## Task set
**1.** According to the Salem witch trials text, how many executions took place?
**2.** Extend the Salem witch trials text beyond its final sentence.

═════ Exercise text ═════

The Salem witch trials are more than just a historical curiosity. Explore how this chilling history teaches us about fear, power, and the consequences of mass paranoia.
This 1855 oil painting named The Trial of George Jacobsdepicts George Jacobs standing trial on August 5, 1692. Under pressure from hysteria, his own granddaughter testified against him, leading to his arrest on May 10, 1692. At his trial, Jacobs failed to properly recite the Lord’s Prayer, a sign often taken as proof of guilt. While the Salem witch trials are famous for the women accused, men were also victims in the trials.
Statistics is just one way to tell the tale of the infamous Salem witch trials. In just 16 months between February 1692 and May 1693, up to 200 people—mostly women—were accused of practicing witchcraft in colonial Salem, Massachusetts. Of those 200, there were 30 convictions and 19 executions.
But mass accusations, trials, and executions in Salem could never have happened without the perfect storm of individual factors and personalities. These forces turned a Puritan community, and the lives of its residents, upside-down. Here’s how the Salem witch trials came about—and why what happened there is still worth remembering today.

═════ Dataset entries ═════

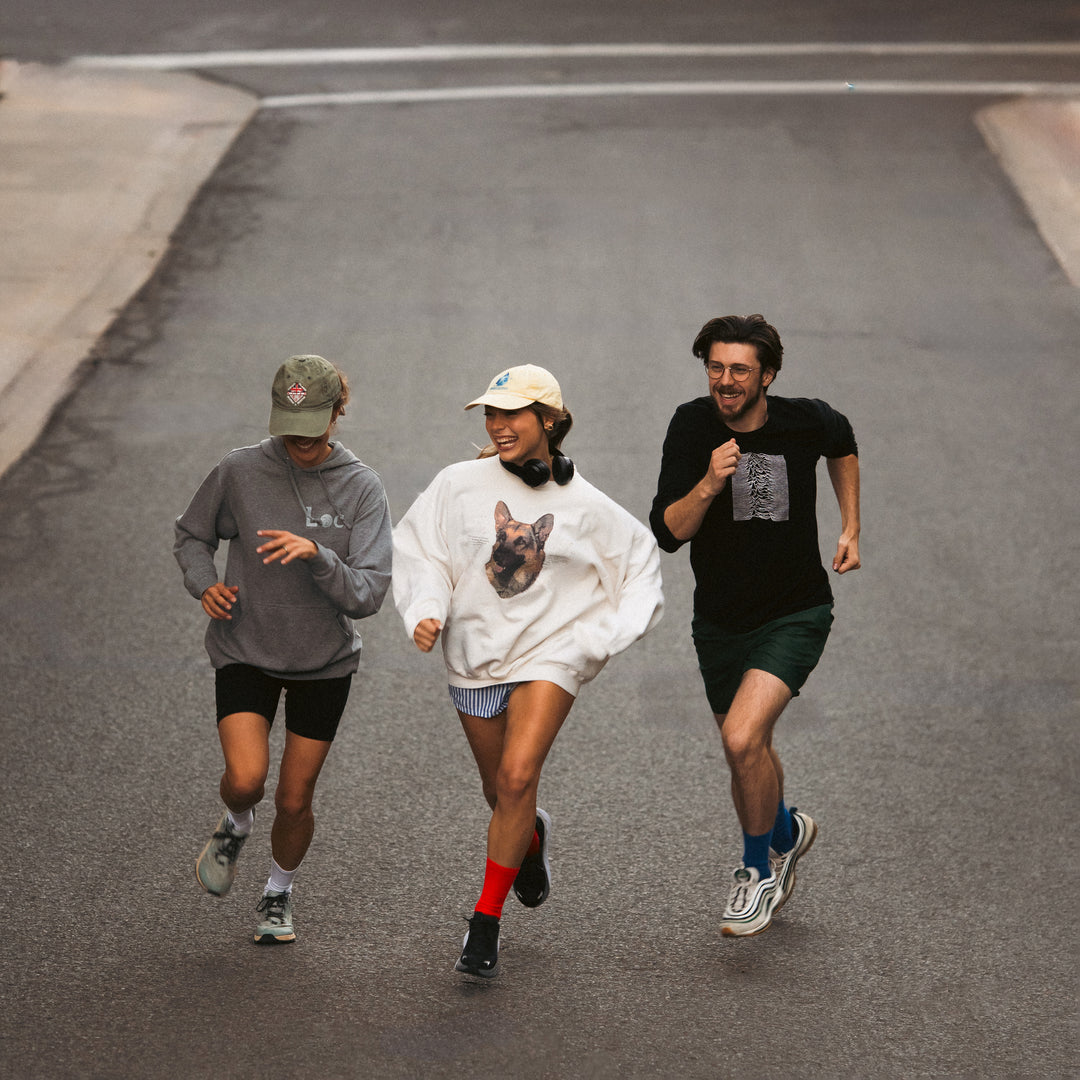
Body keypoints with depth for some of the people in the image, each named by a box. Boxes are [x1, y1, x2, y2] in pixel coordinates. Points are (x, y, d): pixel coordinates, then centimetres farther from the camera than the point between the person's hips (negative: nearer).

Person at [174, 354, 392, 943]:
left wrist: (316, 554, -34)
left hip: (325, 662, 1)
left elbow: (366, 595, -18)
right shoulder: (239, 471, -11)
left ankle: (279, 894, 37)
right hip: (245, 651, 0)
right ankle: (235, 826, 17)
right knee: (246, 778, -20)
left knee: (294, 800, 7)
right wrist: (204, 584, -12)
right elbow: (192, 535, 8)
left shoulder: (362, 489, -12)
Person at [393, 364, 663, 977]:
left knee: (517, 779, -21)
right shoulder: (459, 485, -4)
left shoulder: (586, 506, -4)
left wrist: (608, 636, -5)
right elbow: (419, 553, 3)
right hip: (476, 657, 3)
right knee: (502, 792, 14)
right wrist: (426, 612, -15)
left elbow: (641, 561, 7)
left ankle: (486, 925, -10)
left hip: (550, 655, -2)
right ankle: (533, 837, 53)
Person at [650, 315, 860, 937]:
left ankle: (760, 872, 1)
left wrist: (851, 529, 9)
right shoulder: (692, 426, -12)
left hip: (796, 614, -3)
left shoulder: (806, 421, -12)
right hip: (721, 622, 3)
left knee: (743, 738, -22)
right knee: (749, 751, 17)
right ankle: (786, 830, 51)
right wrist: (710, 484, -32)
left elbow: (843, 444, 14)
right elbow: (668, 533, -15)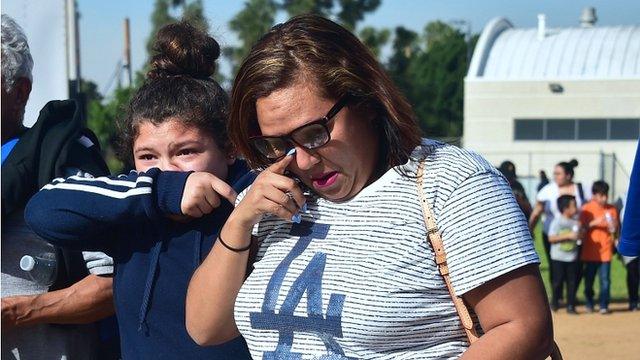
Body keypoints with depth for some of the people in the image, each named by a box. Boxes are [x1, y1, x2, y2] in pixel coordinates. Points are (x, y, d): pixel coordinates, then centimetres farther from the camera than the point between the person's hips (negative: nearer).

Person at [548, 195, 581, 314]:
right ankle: (554, 302, 19)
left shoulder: (575, 222, 6)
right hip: (558, 258, -4)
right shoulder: (557, 222, -8)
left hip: (572, 258, 4)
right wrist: (568, 236, -20)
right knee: (558, 281, 1)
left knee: (572, 282, 2)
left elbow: (580, 238, 9)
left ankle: (571, 305, 7)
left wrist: (579, 230, -11)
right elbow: (551, 238, -15)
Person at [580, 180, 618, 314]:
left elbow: (615, 230, 11)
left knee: (605, 280, -5)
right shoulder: (586, 209, -1)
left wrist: (614, 226, -11)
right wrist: (594, 223, -19)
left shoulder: (612, 209, 5)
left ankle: (604, 305, 1)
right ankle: (589, 304, 22)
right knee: (589, 279, 7)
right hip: (590, 252, -1)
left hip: (605, 251, 1)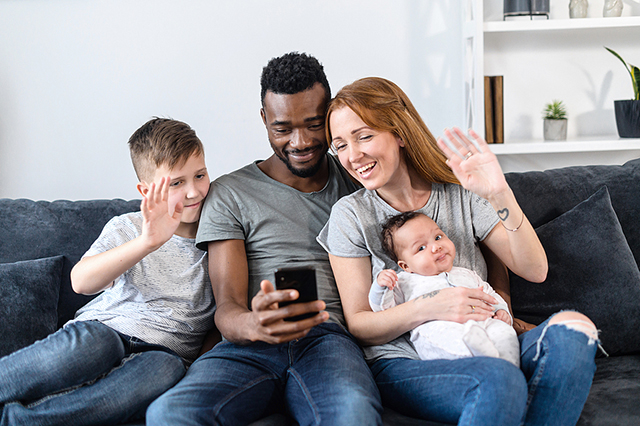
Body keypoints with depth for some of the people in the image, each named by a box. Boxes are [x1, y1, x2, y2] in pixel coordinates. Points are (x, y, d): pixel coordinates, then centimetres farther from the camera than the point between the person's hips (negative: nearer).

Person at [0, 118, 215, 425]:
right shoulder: (126, 228, 5)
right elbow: (81, 282, -13)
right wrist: (147, 242, -27)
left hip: (163, 350, 1)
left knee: (167, 369, -37)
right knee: (92, 342, -39)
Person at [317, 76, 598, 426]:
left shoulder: (463, 194, 7)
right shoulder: (350, 216, 2)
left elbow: (534, 271, 0)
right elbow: (358, 326, 0)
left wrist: (501, 196, -15)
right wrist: (428, 308, -18)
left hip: (482, 350, 4)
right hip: (403, 364, -3)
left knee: (572, 328, -26)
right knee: (499, 380, -35)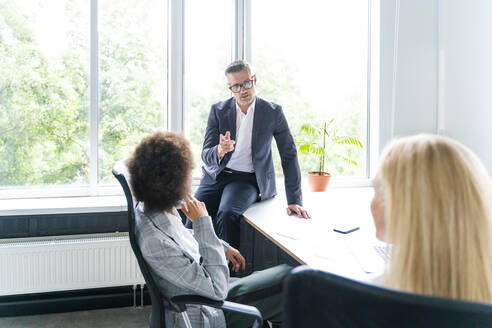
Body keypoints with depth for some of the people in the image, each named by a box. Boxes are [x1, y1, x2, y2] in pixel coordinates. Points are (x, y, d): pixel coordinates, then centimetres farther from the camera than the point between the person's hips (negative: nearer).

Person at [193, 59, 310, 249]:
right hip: (216, 176, 2)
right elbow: (206, 157, -3)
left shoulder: (273, 112, -3)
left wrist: (294, 201, -6)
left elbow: (289, 155, 0)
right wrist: (220, 150, -29)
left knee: (227, 214, -31)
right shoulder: (218, 111, 1)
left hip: (247, 179, -2)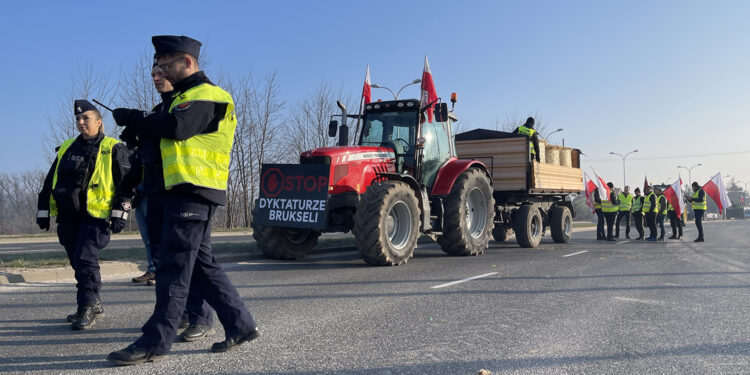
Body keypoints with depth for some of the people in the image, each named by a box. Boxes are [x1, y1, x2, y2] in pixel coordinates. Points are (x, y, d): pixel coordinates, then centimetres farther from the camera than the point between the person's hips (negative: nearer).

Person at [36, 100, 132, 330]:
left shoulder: (113, 149, 0)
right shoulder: (67, 148, 17)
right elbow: (50, 181, 21)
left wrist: (120, 213, -12)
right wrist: (43, 210, 17)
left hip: (94, 215, -6)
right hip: (67, 216, 7)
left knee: (85, 260, -13)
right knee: (77, 261, 10)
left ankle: (87, 310, -6)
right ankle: (94, 304, 23)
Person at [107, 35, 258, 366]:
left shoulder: (206, 95, -7)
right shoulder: (187, 96, 27)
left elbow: (176, 126, -23)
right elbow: (168, 132, 23)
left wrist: (130, 117, -12)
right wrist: (138, 127, 6)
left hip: (193, 192, -10)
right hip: (182, 191, 10)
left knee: (173, 266, -9)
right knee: (201, 265, 11)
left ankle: (156, 341, -5)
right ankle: (241, 325, 16)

═════

## Responses to the exercise
**1.** There were 19 executions.

**2.**
The origins of witch hunts
First, some myth-busting. “There were no green-faced women in pointy hats stirring cauldrons and casting spells in Salem in colonial times,” says Bridget M. Marshall, a professor of English at the University of Massachusetts, Lowell who has written about historic witch trials. Instead, witchcraft accusations usually plagued women whose behavior irked members of their close-knit, deeply religious communities. They were also common among the community’s most powerless members, such as poor women and women of color—people who were easy to accuse as witches.
Witch trials were not unique to Salem. Europe had undergone a witch-hunting craze from the 15th to the 18th centuries, prosecuting an estimated 100,000 people—mostly women—for accusations of conspiring with the devil and performing heretical acts like curses. European colonization spread this preoccupation as social unrest and religious and political changes in Salem made it susceptible to witchcraft accusations.
Like other cities within English-held Massachusetts Bay Colony, Salem was peopled by Puritan settlers. Their daily lives played out alongside the area’s Indigenous inhabitants, enslaved Africans, and a growing number of refugees displaced from what is now Canada and New York by King William’s War—a conflict between Britain and France that raged between 1689 and 1697. The new residents stretched Salem’s resources to its limits, fueling already intense personal rivalries between villagers and their religious and government leaders.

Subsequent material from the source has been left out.